By Nick DiMarco
Most child support payments in the state will be eligible to go up in October, under a law approved Tuesday by Gov. Martin O’Malley.
Payments have been increased in what advocates called an attempt to reflect modern costs of living. The payment awards have not been changed since 1988.
“If you’re a custodial parent, you’re going to be a happy person,” Sen. President Mike Miller, D-Calvert and Prince George’s, said before the bill signing.
The law takes into account parents’ combined monthly income from up to $15,000, though the original proposal would have doubled that. The change in law is not grounds by itself for an increase. Parents must demonstrate that their financial circumstances have changed significantly in order for judges to reconsider payment plans.
Throughout the session, lawmakers voiced concerns about parents flooding court rooms, seeking to have their payments modified.
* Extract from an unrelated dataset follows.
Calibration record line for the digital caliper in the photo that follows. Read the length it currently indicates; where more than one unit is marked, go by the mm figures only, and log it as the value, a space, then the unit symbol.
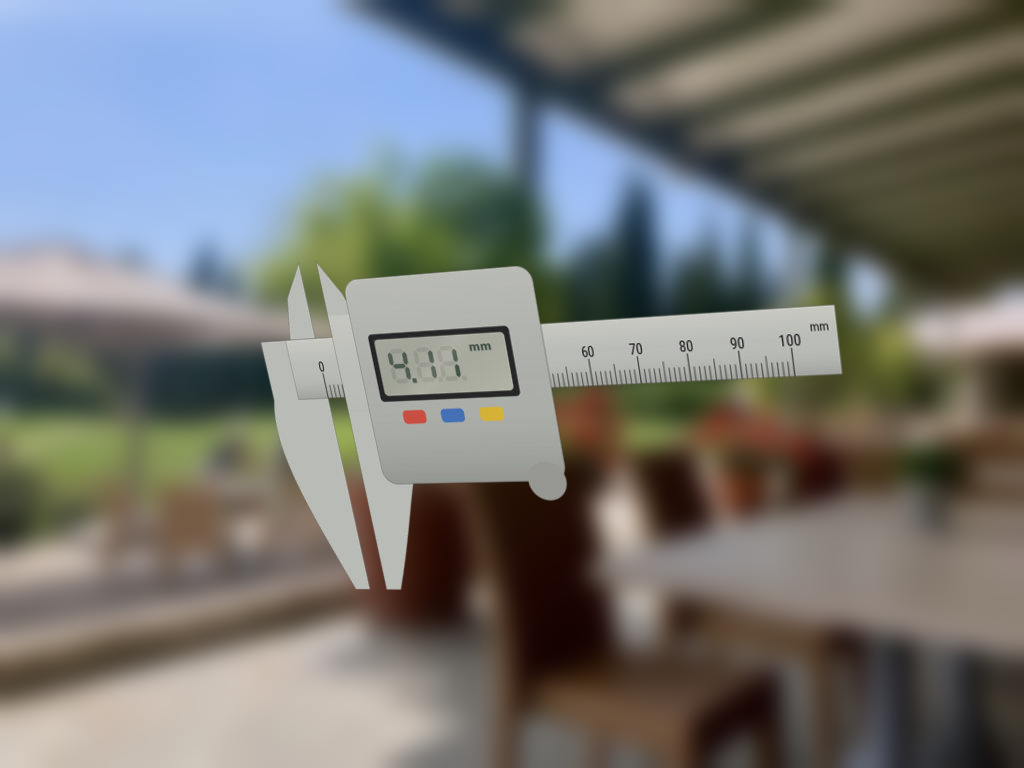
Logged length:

“Those who are currently receiving child support won’t feel immediate relief, but it sets in motion a new scale to judge child support that is more closely aligned to what it takes to raise a child,” said Brenda Donald, secretary of the Department of Human Resources.
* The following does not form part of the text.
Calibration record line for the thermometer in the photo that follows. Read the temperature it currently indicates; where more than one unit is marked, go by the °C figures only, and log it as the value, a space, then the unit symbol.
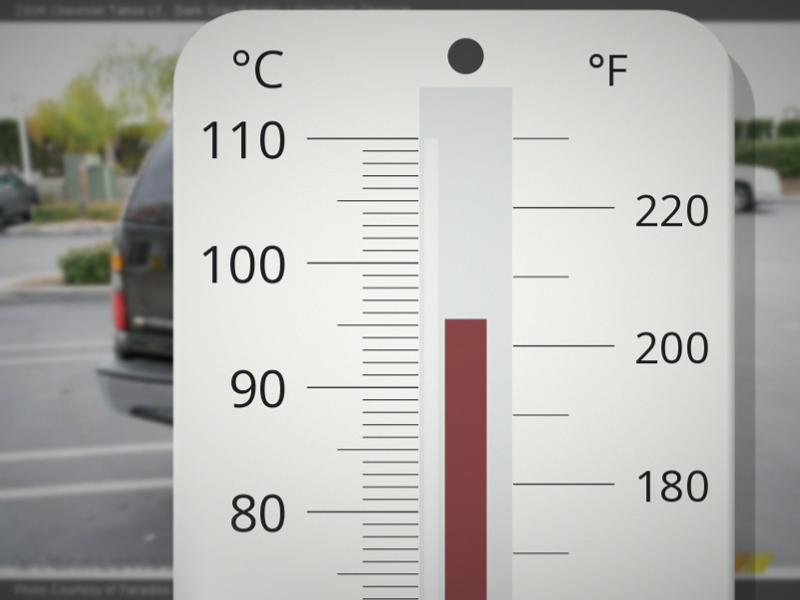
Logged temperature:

Court judges are not bound to the guidelines, although according to trial lawyers who serve as lawmakers, judges seldom deviate from the recommended scheduling.
As the bill was announced Tuesday morning, advocates and sponsors cheered as they took their place behind Gov. O’Malley for photos. It was one the few bills to receive vocal praise on the day, aside from changes to sex offender laws.
“It’s a tremendous relief,” said Donald.